A Model for Reforming the Global Economy

This article comes from Dr. Elijah Morgan in his book "The Economic Pendulum." 


It is time—indeed, it is past time—for us to rediscover the importance of the household as the central element for the health and success of both the economy and the church and to restore it to its rightful and indispensable place. The evidence of history leaves little doubt as to the critical importance of small businesses to the health and vitality of a nation’s economy, at least in countries where the economy is essentially decentralized and free-market forces are allowed to operate with minimal governmental restriction and regulation.

In the United States, for example, over 25 million small businesses employ over half of the private workforce in the nation, create 70% or more of all new jobs, 40% of new high-tech jobs, and account for over half of private gross domestic product annually. Over 50% of all new technologies and innovations come from small businesses. Not only do small businesses create the vast majority of new jobs, but they are also the gateway through which most people begin their working careers. Small businesses are the primary providers of opportunities for women and minorities to achieve financial success and independence. In the United States today, over half of all adults either are self-employed or work for businesses with fewer than 500 employees.

A healthy economy depends on the presence of healthy, vital small businesses. When small businesses suffer, the economy suffers.

According to the US Small Business Administration (SBA), a small business is one that is independently owned and operated, exerts little influence in its industry, and employs fewer than 500 people. Large businesses, while presenting a significant competitive challenge to small businesses, especially those in the same or similar industry, are at the same time dependent on small businesses for a number of things. For one example, small businesses supply components needed by large companies, such as the manufacture of automobile parts used by the “Big 3”automakers: Ford, Chrysler, and GM. Many large companies choose to outsource certain business or administrative functions to small businesses, such as billing, advertising and marketing, payroll and accounting, bookkeeping, administration of health care benefits, etc. While a small business may exert little influence in its industry compared to large businesses in the same industry, at least in individual economic and monetary terms, its social, cultural, and even moral impact in its community and business sphere of influence can be very great indeed.


One reason for this is that most small businesses are also family-owned businesses that operate according to the same principles and values of the families that own them. Many of these enterprises have been in business for decades, their success and longevity due to the effective transmission and perpetuation of these family values from one generation to the next. The positive impact of family values on small businesses and their communities is so marked that studies have been undertaken to identify these values, measure the extent of their influence, and explain the reasons for their effectiveness. One such study, conducted as a research project through the IESE Business School of the University of Navarra, examined the longevity of Spanish family-owned businesses. Their research identified 14 key values that drove the success and longevity of these firms—and which undoubtedly also reflect the values of family-owned businesses anywhere in the world: respect, quality, excellence, entrepreneurship, humility, hard work, reputation, stewardship, social responsibility, accountability, prudence, loyalty, honesty, and profitability. In fact, these findings were compared with findings from earlier studies that looked at family-owned businesses in France, Italy, and Finland, to provide a true cross-cultural analysis. One reason this was done was to prevent cultural bias from skewing the results. Identified values from all of these studies were compared, and although the lists naturally varied somewhat in the specific values cited, allowing for different terms that define similar concepts and other terms that bear close relationship with each other, the lists were remarkably similar.

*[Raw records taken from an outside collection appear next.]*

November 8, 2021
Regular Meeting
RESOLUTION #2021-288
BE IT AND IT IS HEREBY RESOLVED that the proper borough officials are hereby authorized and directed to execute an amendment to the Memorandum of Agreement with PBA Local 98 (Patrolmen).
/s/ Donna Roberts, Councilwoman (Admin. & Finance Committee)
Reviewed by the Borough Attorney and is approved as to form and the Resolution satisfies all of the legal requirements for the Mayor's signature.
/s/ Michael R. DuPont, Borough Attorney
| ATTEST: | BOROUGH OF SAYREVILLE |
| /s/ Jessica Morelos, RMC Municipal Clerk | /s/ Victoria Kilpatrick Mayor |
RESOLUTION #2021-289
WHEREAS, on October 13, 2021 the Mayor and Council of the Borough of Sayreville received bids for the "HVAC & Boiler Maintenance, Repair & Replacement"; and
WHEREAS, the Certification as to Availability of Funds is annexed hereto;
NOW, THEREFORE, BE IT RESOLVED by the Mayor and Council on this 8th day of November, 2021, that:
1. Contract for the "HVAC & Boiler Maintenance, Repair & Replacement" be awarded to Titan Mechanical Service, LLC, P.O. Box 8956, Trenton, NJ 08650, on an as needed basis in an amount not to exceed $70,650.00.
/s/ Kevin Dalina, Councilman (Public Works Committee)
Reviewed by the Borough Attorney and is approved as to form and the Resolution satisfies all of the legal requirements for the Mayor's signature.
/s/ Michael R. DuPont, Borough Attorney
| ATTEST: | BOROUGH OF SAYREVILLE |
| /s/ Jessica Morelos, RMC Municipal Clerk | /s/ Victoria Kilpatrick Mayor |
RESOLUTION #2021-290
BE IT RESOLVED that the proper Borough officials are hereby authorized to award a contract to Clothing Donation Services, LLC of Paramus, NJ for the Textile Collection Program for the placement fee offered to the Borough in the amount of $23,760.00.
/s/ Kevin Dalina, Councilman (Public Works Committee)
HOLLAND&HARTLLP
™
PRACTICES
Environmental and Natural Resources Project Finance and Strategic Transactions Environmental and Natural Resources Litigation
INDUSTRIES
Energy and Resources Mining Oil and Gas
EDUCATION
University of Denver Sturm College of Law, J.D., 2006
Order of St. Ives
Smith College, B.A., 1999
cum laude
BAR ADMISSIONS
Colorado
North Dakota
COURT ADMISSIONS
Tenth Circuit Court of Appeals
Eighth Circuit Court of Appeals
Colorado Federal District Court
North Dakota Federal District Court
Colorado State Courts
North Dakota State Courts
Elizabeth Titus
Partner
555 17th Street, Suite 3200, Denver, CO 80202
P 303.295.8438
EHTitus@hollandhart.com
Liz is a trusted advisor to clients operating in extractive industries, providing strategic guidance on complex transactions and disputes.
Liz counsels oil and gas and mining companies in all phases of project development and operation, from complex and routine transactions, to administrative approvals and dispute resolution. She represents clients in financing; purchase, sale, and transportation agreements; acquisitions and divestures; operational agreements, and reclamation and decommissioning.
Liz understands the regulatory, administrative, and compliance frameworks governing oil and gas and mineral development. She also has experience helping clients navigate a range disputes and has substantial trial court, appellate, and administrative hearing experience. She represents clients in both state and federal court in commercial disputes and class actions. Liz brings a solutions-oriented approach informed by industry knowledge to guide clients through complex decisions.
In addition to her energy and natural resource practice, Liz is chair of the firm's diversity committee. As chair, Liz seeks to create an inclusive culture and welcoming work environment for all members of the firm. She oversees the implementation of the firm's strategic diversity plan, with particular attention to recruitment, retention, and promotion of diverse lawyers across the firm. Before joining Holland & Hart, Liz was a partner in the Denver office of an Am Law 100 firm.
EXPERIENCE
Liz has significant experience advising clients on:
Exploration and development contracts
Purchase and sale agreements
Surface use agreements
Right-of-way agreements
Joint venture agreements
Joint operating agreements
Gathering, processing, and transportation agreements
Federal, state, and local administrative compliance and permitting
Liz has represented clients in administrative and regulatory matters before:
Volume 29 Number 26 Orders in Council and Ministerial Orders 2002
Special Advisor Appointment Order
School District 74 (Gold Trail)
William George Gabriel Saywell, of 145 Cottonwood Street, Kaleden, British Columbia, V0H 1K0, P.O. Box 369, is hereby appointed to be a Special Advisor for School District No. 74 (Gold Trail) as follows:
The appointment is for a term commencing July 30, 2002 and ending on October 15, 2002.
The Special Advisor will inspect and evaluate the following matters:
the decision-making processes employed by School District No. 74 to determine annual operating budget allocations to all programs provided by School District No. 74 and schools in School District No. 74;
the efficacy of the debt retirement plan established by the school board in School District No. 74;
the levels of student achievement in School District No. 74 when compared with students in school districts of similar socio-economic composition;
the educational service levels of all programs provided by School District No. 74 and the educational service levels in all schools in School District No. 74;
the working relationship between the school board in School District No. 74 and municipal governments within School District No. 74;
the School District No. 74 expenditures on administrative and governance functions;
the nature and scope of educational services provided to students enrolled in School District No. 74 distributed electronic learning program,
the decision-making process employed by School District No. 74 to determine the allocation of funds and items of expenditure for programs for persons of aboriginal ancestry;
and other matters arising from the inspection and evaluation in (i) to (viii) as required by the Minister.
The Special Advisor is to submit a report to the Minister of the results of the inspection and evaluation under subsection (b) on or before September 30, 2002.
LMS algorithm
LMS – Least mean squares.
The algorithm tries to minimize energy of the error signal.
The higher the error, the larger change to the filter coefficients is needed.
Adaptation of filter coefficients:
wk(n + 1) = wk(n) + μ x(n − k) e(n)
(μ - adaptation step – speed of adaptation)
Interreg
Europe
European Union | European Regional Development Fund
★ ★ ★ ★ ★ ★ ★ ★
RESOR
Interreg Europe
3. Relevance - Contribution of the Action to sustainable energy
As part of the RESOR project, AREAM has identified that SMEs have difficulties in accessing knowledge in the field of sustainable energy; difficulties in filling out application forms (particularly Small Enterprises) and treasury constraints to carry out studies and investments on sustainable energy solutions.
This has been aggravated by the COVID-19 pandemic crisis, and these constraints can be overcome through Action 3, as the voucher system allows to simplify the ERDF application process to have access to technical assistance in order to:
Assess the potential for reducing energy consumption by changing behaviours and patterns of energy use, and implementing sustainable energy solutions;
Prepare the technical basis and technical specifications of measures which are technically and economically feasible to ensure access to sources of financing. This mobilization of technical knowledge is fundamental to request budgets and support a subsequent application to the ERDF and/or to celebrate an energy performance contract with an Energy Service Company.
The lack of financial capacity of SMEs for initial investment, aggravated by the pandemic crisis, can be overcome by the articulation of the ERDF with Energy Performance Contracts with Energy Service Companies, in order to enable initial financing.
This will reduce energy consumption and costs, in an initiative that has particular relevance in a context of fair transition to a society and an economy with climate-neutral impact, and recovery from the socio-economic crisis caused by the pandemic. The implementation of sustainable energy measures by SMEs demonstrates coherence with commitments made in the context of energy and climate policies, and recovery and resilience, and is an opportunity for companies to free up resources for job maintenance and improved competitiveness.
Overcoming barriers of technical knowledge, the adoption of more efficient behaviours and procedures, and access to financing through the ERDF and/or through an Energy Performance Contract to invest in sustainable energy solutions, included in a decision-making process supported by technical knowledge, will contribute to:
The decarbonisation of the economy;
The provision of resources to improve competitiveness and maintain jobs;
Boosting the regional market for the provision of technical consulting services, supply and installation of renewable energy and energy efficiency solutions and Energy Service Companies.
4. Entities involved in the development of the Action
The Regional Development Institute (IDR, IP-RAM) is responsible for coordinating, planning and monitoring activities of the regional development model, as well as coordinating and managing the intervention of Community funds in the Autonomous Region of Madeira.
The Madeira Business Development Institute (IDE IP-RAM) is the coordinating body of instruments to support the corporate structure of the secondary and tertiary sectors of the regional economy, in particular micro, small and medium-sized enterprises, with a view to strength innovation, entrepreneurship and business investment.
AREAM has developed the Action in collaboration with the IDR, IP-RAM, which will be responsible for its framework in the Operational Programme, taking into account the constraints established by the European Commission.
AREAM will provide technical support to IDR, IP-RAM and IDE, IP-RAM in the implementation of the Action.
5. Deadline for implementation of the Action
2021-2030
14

The three values that emerged as most important for the longevity of these family-owned businesses were quality, honesty, and hard work.


These values, which are recognized factors in the long term success and viability of small family-owned businesses (households), are the same values one would expect to find in ancient Israel under the full operation of the sabbatical, Jubilee, and other domestic provisions codified in the Mosaic Law: a nation of entrepreneurs (self-employed) working their own land or business (private property), prospering through honesty, excellence, quality, and hard work, always laying the foundation for the success of the next generation through accountability (to God and each other), social responsibility (care for the poor) and good stewardship (before God) of their land or other resources.

Could it be that one reason the economies of the West lost their way is because the Church of Jesus Christ lost its way? Is our current abandonment of economic focus on the “households”of small family owned businesses in favor of centralized government control a reflection of the church’s abandonment of its original identity as a family household of faith in favor of the hierarchical institutionalization that came into its own at the time of Constantine? The best hope for reforming the global economic system to focus on households and on social and economic justice for all is for the church to recapture and re-embrace the family/ household mindset and structure it had at the beginning; a mindset where believers saw themselves—and lived accordingly—as a community of faith and the family of God.